21.  What is Seed Bank Scheme?

The main objective of “Establishment & Maintenance of Seed Bank” Scheme is to make available quality seeds of such crops/varieties at a contingency planning due to natural calamities like droughts, floods, etc. The scheme is being implemented through NSC, SFCI and 13 State Seeds Corporations in the country.

22    Whether the PPV & FR Act is under enforcement?

The Department has notified the PPV & FR Rules in September 2003 in accordance with the PPV& FR Act 2001 vide No 52 of 2001 dated 30th Oct 2001 in the gazette of India. The Implementation of the Act will be possible after establishment of the PPV & FR Authority and National Test Guidelines for DUS testing for the crops to be covered under the scheme.  The PPV & FR Authority is being established shortly.

23. What are the crops covered under the PPV & FR Act for the protection of crop/varieties?

Initially 35 crops are covered such as rice, wheat, maize, sorghum, pearl millet, chickpea, mungbean, urdbean, field pea, rajmash, lentil, pigeon pea, rapeseed mustard, groundnut, soybean, sunflower, safflower, castor, sesame, linseed, cotton, jute, sugarcane, lucerne, berseem, tomato, brinjal, okra, cauliflower, cabbage, potato, onion, garlic, rose and chrysanthemum.  The DUS test guidelines have been prepared for all the 35 crops.

24. To whom the farmers have to approach when the seed fail to perform?

Director of Agriculture/Joint Director of Agriculture/Seed Inspector of the areas concerned.

25   Is there any facility for the farmer to get the seed tested before sowing?

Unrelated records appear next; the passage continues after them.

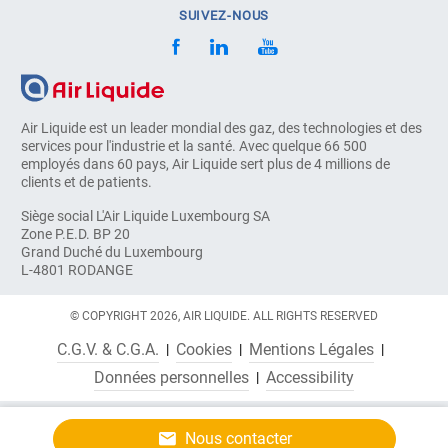
SUIVEZ-NOUS
Air Liquide est un leader mondial des gaz, des technologies et des
services pour l'industrie et la santé. Avec quelque 66 500
employés dans 60 pays, Air Liquide sert plus de 4 millions de
clients et de patients.
Siège social L'Air Liquide Luxembourg SA
Zone P.E.D. BP 20
Grand Duché du Luxembourg
L-4801 RODANGE
© COPYRIGHT 2026, AIR LIQUIDE. ALL RIGHTS RESERVED
C.G.V. & C.G.A.
Cookies
Mentions Légales
Données personnelles
Accessibility
Nous contacter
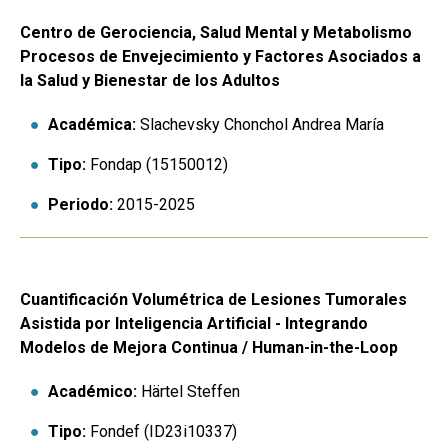
Centro de Gerociencia, Salud Mental y Metabolismo
Procesos de Envejecimiento y Factores Asociados a
la Salud y Bienestar de los Adultos
Académica:
Slachevsky Chonchol Andrea María
Tipo:
Fondap (15150012)
Periodo:
2015-2025
Cuantificación Volumétrica de Lesiones Tumorales
Asistida por Inteligencia Artificial - Integrando
Modelos de Mejora Continua / Human-in-the-Loop
Académico:
Härtel Steffen
Tipo:
Fondef (ID23i10337)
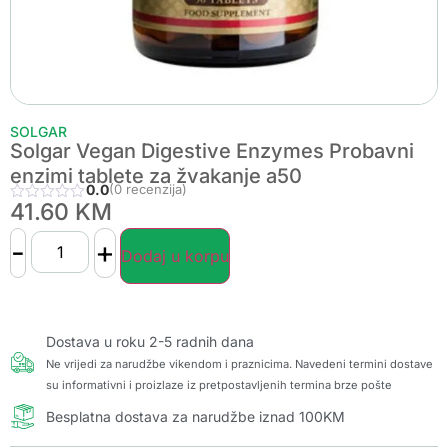
SOLGAR
Solgar Vegan Digestive Enzymes Probavni
enzimi tablete za žvakanje a50
0.0
(0 recenzija)
41.60
KM
-
+
Dodaj u korpu
Dostava u roku 2-5 radnih dana
Ne vrijedi za narudžbe vikendom i praznicima. Navedeni termini dostave
su informativni i proizlaze iz pretpostavljenih termina brze pošte
Besplatna dostava za narudžbe iznad 100KM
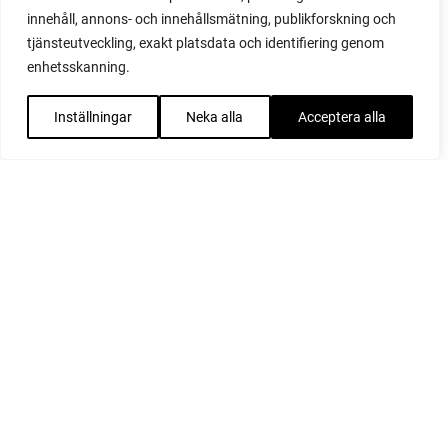
innehåll, annons- och innehållsmätning, publikforskning och
tjänsteutveckling, exakt platsdata och identifiering genom
enhetsskanning.
Inställningar
Neka alla
Acceptera alla
FACEBOOK
YOUTUBE
INSTAGRAM
PODCAST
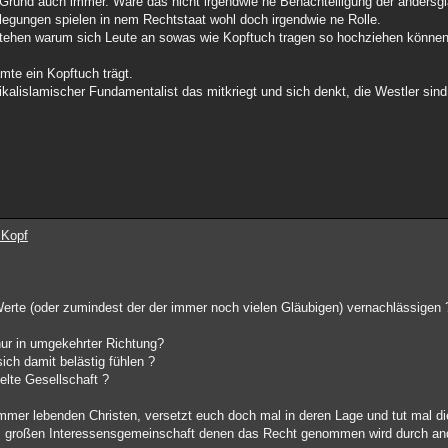
m Grund auch immer. Wäre das nicht irgendwie ne Benachteiligung der anders
rlegungen spielen in nem Rechtstaat wohl doch irgendwie ne Rolle.
stehen warum sich Leute an sowas wie Kopftuch tragen so hochziehen können w
mte ein Kopftuch trägt.
dikalislamischer Fundamentalist das mitkriegt und sich denkt, die Westler sin
 Kopf
Werte (oder zumindest der der immer noch vielen Gläubigen) vernachlässigen 
nur in umgekehrter Richtung?
ich damit belästig fühlen ?
elte Gesellschaft ?
mmer lebenden Christen, versetzt euch doch mal in deren Lage und tut mal die
ens großen Interessensgemeinschaft denen das Recht genommen wird durch an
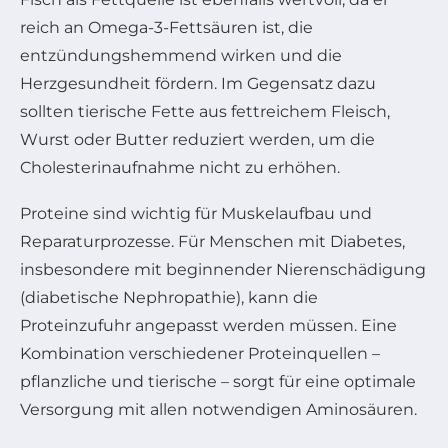
reich an Omega-3-Fettsäuren ist, die
entzündungshemmend wirken und die
Herzgesundheit fördern. Im Gegensatz dazu
sollten tierische Fette aus fettreichem Fleisch,
Wurst oder Butter reduziert werden, um die
Cholesterinaufnahme nicht zu erhöhen.
Proteine sind wichtig für Muskelaufbau und
Reparaturprozesse. Für Menschen mit Diabetes,
insbesondere mit beginnender Nierenschädigung
(diabetische Nephropathie), kann die
Proteinzufuhr angepasst werden müssen. Eine
Kombination verschiedener Proteinquellen –
pflanzliche und tierische – sorgt für eine optimale
Versorgung mit allen notwendigen Aminosäuren.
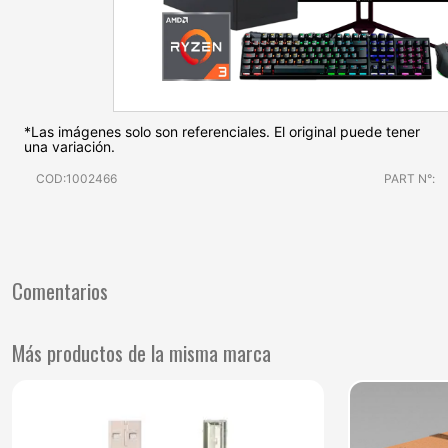
*Las imágenes solo son referenciales. El original puede tener
una variación.
COD:1002466
PART N°:
Comentarios
Más productos de la misma marca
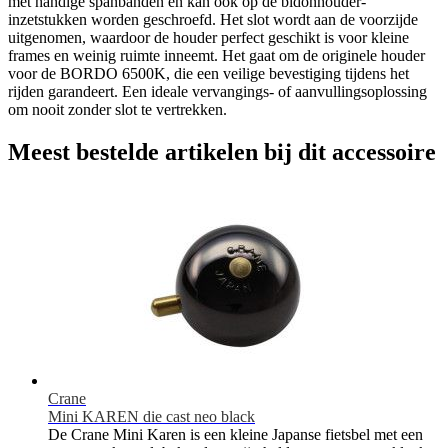
met handige spanbanden en kan ook op de bidonhouder-
inzetstukken worden geschroefd. Het slot wordt aan de voorzijde
uitgenomen, waardoor de houder perfect geschikt is voor kleine
frames en weinig ruimte inneemt. Het gaat om de originele houder
voor de BORDO 6500K, die een veilige bevestiging tijdens het
rijden garandeert. Een ideale vervangings- of aanvullingsoplossing
om nooit zonder slot te vertrekken.
Meest bestelde artikelen bij dit accessoire
Crane
Mini KAREN die cast neo black
De Crane Mini Karen is een kleine Japanse fietsbel met een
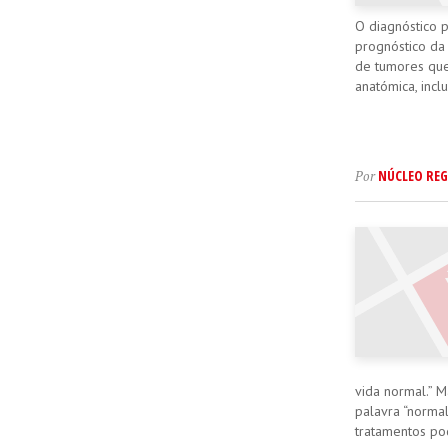
O diagnóstico p
prognóstico da
de tumores que
anatómica, inclu
NÚCLEO REG
Por
vida normal.” M
palavra “norma
tratamentos pod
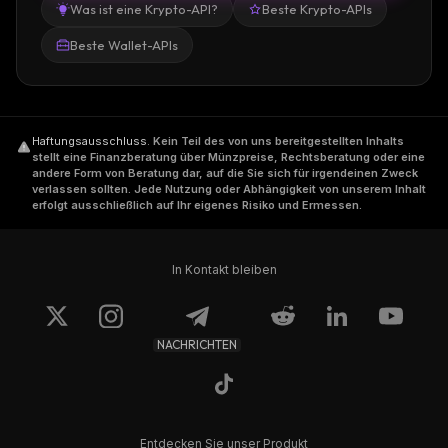
Was ist eine Krypto-API?
Beste Krypto-APIs
Beste Wallet-APIs
Haftungsausschluss
.
Kein Teil des von uns bereitgestellten Inhalts
stellt eine Finanzberatung über Münzpreise, Rechtsberatung oder eine
andere Form von Beratung dar, auf die Sie sich für irgendeinen Zweck
verlassen sollten. Jede Nutzung oder Abhängigkeit von unserem Inhalt
erfolgt ausschließlich auf Ihr eigenes Risiko und Ermessen.
In Kontakt bleiben
NACHRICHTEN
Entdecken Sie unser Produkt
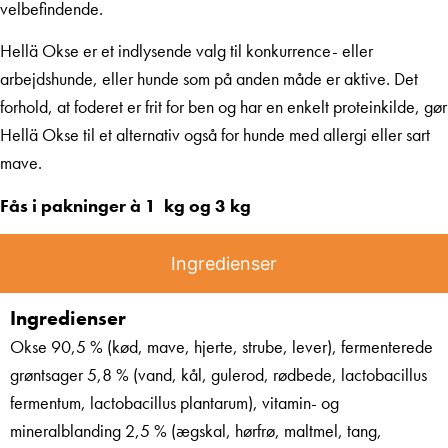
velbefindende.
Hellä Okse er et indlysende valg til konkurrence- eller
arbejdshunde, eller hunde som på anden måde er aktive. Det
forhold, at foderet er frit for ben og har en enkelt proteinkilde, gør
Hellä Okse til et alternativ også for hunde med allergi eller sart
mave.
Fås i pakninger à 1 kg og 3 kg
Ingredienser
Ingredienser
Okse 90,5 % (kød, mave, hjerte, strube, lever), fermenterede
grøntsager 5,8 % (vand, kål, gulerod, rødbede, lactobacillus
fermentum, lactobacillus plantarum), vitamin- og
mineralblanding 2,5 % (ægskal, hørfrø, maltmel, tang,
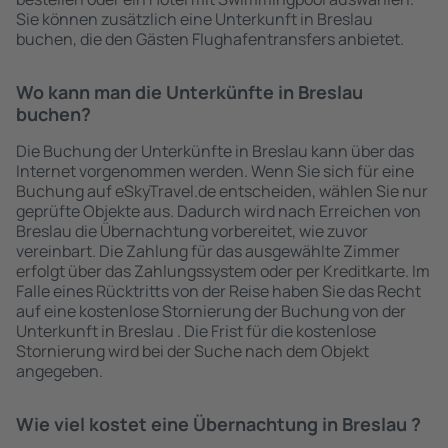
Sie können zusätzlich eine Unterkunft in Breslau
buchen, die den Gästen Flughafentransfers anbietet.
Wo kann man die Unterkünfte in Breslau
buchen?
Die Buchung der Unterkünfte in Breslau kann über das
Internet vorgenommen werden. Wenn Sie sich für eine
Buchung auf eSkyTravel.de entscheiden, wählen Sie nur
geprüfte Objekte aus. Dadurch wird nach Erreichen von
Breslau die Übernachtung vorbereitet, wie zuvor
vereinbart. Die Zahlung für das ausgewählte Zimmer
erfolgt über das Zahlungssystem oder per Kreditkarte. Im
Falle eines Rücktritts von der Reise haben Sie das Recht
auf eine kostenlose Stornierung der Buchung von der
Unterkunft in Breslau . Die Frist für die kostenlose
Stornierung wird bei der Suche nach dem Objekt
angegeben.
Wie viel kostet eine Übernachtung in Breslau ?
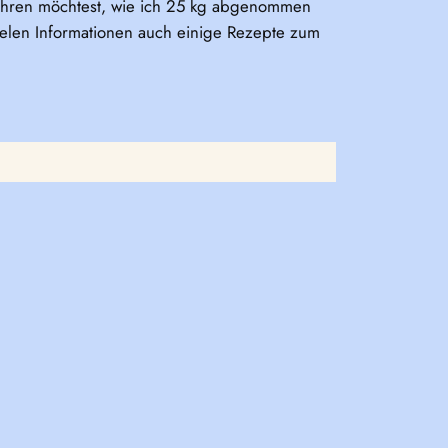
fahren möchtest, wie ich 25 kg abgenommen
ielen Informationen auch einige Rezepte zum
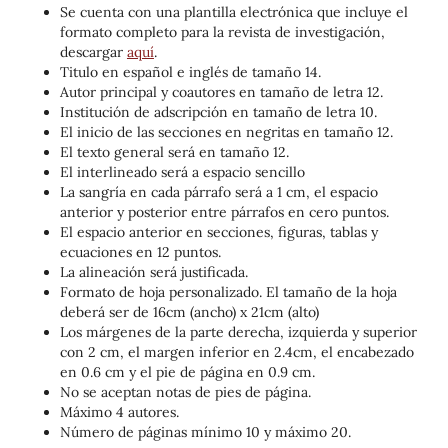
Se cuenta con una plantilla electrónica que incluye el
formato completo para la revista de investigación,
descargar
aquí
.
Titulo en español e inglés de tamaño 14.
Autor principal y coautores en tamaño de letra 12.
Institución de adscripción en tamaño de letra 10.
El inicio de las secciones en negritas en tamaño 12.
El texto general será en tamaño 12.
El interlineado será a espacio sencillo
La sangría en cada párrafo será a 1 cm, el espacio
anterior y posterior entre párrafos en cero puntos.
El espacio anterior en secciones, figuras, tablas y
ecuaciones en 12 puntos.
La alineación será justificada.
Formato de hoja personalizado. El tamaño de la hoja
deberá ser de 16cm (ancho) x 21cm (alto)
Los márgenes de la parte derecha, izquierda y superior
con 2 cm, el margen inferior en 2.4cm, el encabezado
en 0.6 cm y el pie de página en 0.9 cm.
No se aceptan notas de pies de página.
Máximo 4 autores.
Número de páginas mínimo 10 y máximo 20.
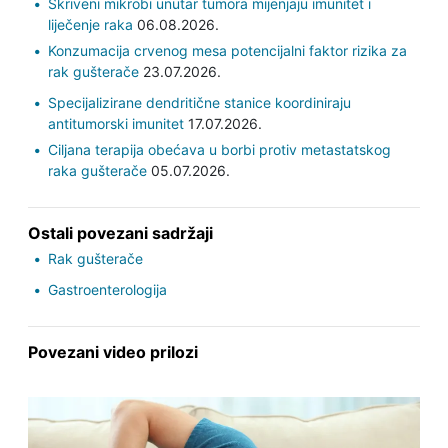
Skriveni mikrobi unutar tumora mijenjaju imunitet i
liječenje raka
06.08.2026.
Konzumacija crvenog mesa potencijalni faktor rizika za
rak gušterače
23.07.2026.
Specijalizirane dendritične stanice koordiniraju
antitumorski imunitet
17.07.2026.
Ciljana terapija obećava u borbi protiv metastatskog
raka gušterače
05.07.2026.
Ostali povezani sadržaji
Rak gušterače
Gastroenterologija
Povezani video prilozi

Seed users and seed producers could get the seed sample tested in the State Seed Testing Laboratories with the minimum fee prescribed  to obtain the result to be used as information for seeding, selling or labeling purposes.

26 What is DUS Testing ?

DUS stands for Distinctness, Uniformity and Stability. This is a criteria on the basis of which the Plant Breeders’ Rights will be granted to a variety by the Authority. DUS test will be used as main criteria for deciding the novelty of a variety. The formulation of National test guidelines for DUS testing has been entrusted to ICAR. Out of 35 crops DUS test guidelines for 30 crops are already prepared. Balance 5 is under finalization.